■ Requirement: Everything from the line with "目標物的表面狀態導致的誤差和偏差的應對方法請參閱" to the end of the material is to be retyped exactly, both ends included, and nothing else.

■ Data for processing:
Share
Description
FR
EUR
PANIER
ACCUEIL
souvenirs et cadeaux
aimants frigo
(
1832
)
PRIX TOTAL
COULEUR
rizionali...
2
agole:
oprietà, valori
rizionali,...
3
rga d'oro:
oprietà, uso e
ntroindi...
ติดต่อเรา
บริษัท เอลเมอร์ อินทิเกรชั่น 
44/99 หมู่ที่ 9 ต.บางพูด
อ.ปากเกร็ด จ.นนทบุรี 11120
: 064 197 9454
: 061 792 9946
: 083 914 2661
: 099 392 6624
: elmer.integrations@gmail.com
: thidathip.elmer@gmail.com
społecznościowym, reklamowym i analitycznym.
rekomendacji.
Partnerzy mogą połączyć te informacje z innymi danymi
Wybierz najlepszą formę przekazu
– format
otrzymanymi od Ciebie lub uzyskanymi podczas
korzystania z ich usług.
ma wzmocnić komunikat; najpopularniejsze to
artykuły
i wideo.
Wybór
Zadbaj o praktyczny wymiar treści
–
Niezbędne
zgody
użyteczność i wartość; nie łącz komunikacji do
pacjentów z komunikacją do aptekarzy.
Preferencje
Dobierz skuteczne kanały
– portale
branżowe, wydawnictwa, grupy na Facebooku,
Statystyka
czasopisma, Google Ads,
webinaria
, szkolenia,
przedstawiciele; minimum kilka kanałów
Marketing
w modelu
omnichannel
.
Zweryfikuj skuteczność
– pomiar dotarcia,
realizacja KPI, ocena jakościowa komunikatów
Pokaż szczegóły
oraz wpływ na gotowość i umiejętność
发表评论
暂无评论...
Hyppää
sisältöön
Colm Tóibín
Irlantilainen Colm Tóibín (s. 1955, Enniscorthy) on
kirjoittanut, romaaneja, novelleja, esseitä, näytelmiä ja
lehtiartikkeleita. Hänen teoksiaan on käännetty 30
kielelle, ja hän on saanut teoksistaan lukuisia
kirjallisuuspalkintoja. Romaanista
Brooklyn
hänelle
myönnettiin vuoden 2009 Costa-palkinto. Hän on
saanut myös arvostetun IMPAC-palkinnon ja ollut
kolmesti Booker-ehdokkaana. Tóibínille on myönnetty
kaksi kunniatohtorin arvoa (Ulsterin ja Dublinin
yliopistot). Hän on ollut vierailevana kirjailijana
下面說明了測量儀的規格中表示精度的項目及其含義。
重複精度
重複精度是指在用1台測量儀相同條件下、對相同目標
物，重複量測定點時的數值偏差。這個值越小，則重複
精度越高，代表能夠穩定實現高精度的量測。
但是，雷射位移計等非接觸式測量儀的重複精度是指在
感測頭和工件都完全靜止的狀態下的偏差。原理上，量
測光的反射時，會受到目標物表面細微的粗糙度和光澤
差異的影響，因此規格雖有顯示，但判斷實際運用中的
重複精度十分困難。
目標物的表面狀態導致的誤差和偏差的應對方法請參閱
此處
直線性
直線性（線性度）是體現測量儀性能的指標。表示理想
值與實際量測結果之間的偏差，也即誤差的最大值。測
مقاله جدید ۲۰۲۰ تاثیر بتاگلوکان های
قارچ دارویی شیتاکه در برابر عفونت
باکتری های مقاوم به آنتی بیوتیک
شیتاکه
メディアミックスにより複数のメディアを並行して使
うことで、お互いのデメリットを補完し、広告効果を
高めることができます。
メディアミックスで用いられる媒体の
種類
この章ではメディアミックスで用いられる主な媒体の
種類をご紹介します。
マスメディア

■ Result of the exercise:
目標物的表面狀態導致的誤差和偏差的應對方法請參閱
此處
直線性
直線性（線性度）是體現測量儀性能的指標。表示理想
值與實際量測結果之間的偏差，也即誤差的最大值。測
مقاله جدید ۲۰۲۰ تاثیر بتاگلوکان های
قارچ دارویی شیتاکه در برابر عفونت
باکتری های مقاوم به آنتی بیوتیک
شیتاکه
メディアミックスにより複数のメディアを並行して使
うことで、お互いのデメリットを補完し、広告効果を
高めることができます。
メディアミックスで用いられる媒体の
種類
この章ではメディアミックスで用いられる主な媒体の
種類をご紹介します。
マスメディア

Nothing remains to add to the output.